The Organization for Economic Co-operation and Development (OECD) said in its economic outlook report for the second half of this year that the GDP of Korea is expected to increase 4.4 percent, down 0.9 percent compared to its previous projection in May. This indicates that Korea’s economy has lost a significant degree of vitality over the past six months. The OECD pointed out the uncertainty of the North Korean nuclear crisis, high household debt, and a decrease in private consumption due to rising interest rates are risk factors in Korea’s economy in 2007.

If the political chaos continues through the presidential elections in December 2007, the Korean economy may suffer even more.

Corporate investment is expected to increase only 3.7 percent next year. The Korean economy has witnessed dwindling domestic investment over the past five years. Since decreased investment will lead to low economy growth, regardless of who becomes the next president, he or she will face a great deal of difficulties in recovering Korea’s growth potential.

The continuing weak dollar trend is another major threat to Korea’s economy, which is heavily dependent on exports. Every time the dollar depreciates, the Korea Composite Stock Price Index falls as well. Korean businesses are also suffering from the weak yen and high oil prices.

Despite the worsening situation, no one seems to have the leadership to stimulate the growth potential of the national economy to revive Korea’s economy. Even if President Roh and both ruling and opposition party lawmakers discontinue their ideological infighting and do their best to recover the devastated economy, they will find it very challenging. Despite the problem, President Roh and politicians have been ceaselessly pouring out bewildering comments that cause a political stir and make the people and businesses even more anxious.

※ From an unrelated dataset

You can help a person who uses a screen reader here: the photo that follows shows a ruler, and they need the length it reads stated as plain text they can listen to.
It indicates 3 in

The leadership of the government is directly related to the national economy. As seen during the end of the previous presidents’ terms, the government loses control to implement policies due to lame-duck politics and growing anxiety in the market and society. Experts are concerned that the Roh government is likely to suffer even more than previous governments in gripping control over its policies.

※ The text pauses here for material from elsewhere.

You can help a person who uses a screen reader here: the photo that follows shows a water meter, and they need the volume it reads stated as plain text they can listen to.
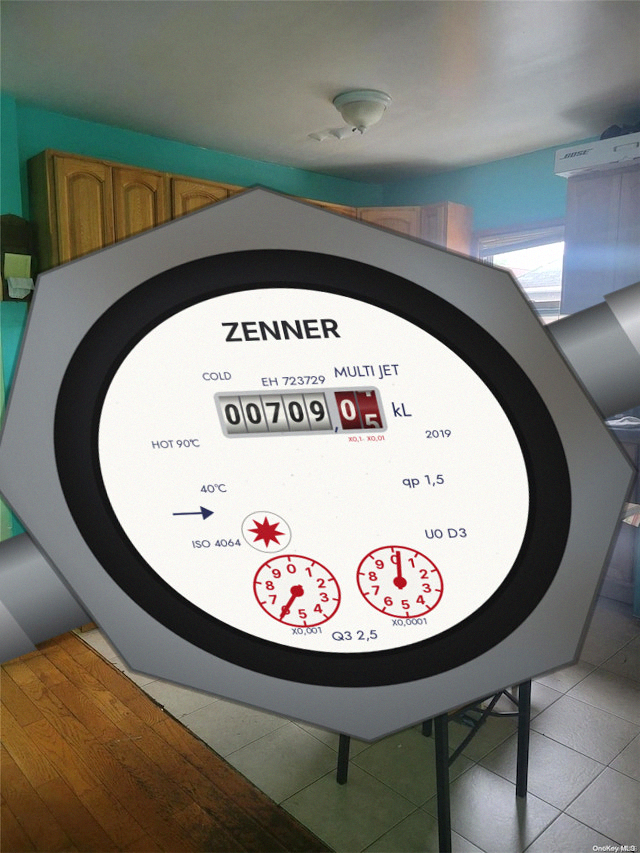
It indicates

Meanwhile, President Roh visited Mokpo on Tuesday to tour a site developing a comprehensive plan for the southwestern region. “The Kim Dae-jung administration completely changed the structure of the Korean economy,” President Roh said on the day, praising the achievements of former President Kim. The Roh administration has been saying that the Kim administration’s artificial economic stimulus package is responsible for the current economic difficulties. Some experts say that the sudden shift is driven by Roh’s hidden political designs. Although President Roh said his heart seemed to unfreeze during his visit to Mokpo, the hearts of the people are freezing.

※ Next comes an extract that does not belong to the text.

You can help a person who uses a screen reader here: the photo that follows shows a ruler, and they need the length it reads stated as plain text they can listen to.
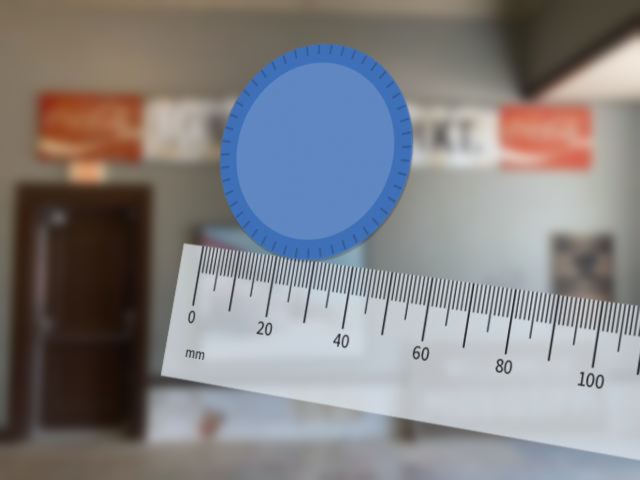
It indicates 50 mm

Although the governing Uri Party frequently speaks about hardships that the people have faced, they do not sound sincere at all. If they want to revive the livelihood of the people, they should promote corporate investment first. However, the Uri Party lawmakers are busy spilling cold water onto corporate investment and condemning business-friendly government policies. The main opposition Grand National Party also has been trapped by actionless populism without being able to draw up solutions to solve current economic problems, such as the real estate price hike.

Some 500 trillion won of floating investment is hovering over the real estate market. And its side effects will be grave. If President Roh and other politicians are too busy to address economic problems, at least they should reach an agreement not to meddle in the market and help businesses invest in the market without worries. This will create more jobs and promote consumption.